PX4 / flight_review

web application for flight log analysis & review
https://logs.px4.io/
BSD 3-Clause "New" or "Revised" License
205 stars 198 forks source link

Site-wide denial of service in search box on browse page #257

Closed DataKinds closed 1 year ago

DataKinds commented 1 year ago

Hi all. This issue details a DoS attack which is easy for a user to accidentally perform on a live Flight Review instance

High level description

Making a request to /browse_data_retrieval seems to block requests to the rest of the app. With thousands of logs uploaded, this request can block for upwards of multiple seconds. The request is issued on every input to the search box on /browse, so it is easy for a user to accidentally bring down the Flight Review server for an extended time just by typing into the search box and leaving the page open.

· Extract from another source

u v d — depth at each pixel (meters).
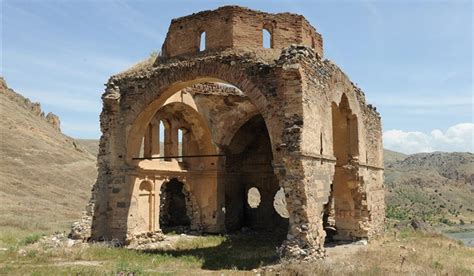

This can block long enough to produce 504 timeout errors from Nginx or cause the Bokeh JS wrapper to fail to connect.

Steps to reproduce

  1. Open a log (in the /plot_app endpoint) in a new tab.
  2. Open the /browse endpoint, and open your browser's devtools to the network request tab.
  3. Begin typing in the search box until your devtools are full of network requests to /browse_data_retrieval.
  4. Switch back to the /plot_app tab and refresh.
  5. The refresh will block until the last of the /browse_data_retrieval requests are served.

(If you're unlucky and your local instance displays the same errata as below, the first request will block forever and the /plot_app will never refresh. The above 5 steps seem to work to replicate this behavior on the live http://review.px4.io/ instance though).

Errata

Sometimes, the search errors out on the /browse page with an AJAX error. This seems to immediately return the server to a working state (it probably kills the pending network connections, haven't been able to reproduce in the last hour so I can't check).

On our local instance, despite having parity with PX4/flight_review, the requests to /browse_data_retrieval seem to block forever. Not sure if this is a difference in DB setup, in browser configuration, or in deploy environment configuration, but it has forced us to remote in & hard reboot the flight review server on multiple occasions when we couldn't locate the faulty connected client.

bkueng commented 1 year ago

Hi, thanks for reporting. There is something off indeed. Do you have time to look into this a bit further?

DataKinds commented 1 year ago

I'll likely be looking into this over the next week in order to patch it in our in-house instance. I'd be happy to submit a PR upstream once that work is done.

bkueng commented 1 year ago

Cool, thanks. Changing the tornado version might already help.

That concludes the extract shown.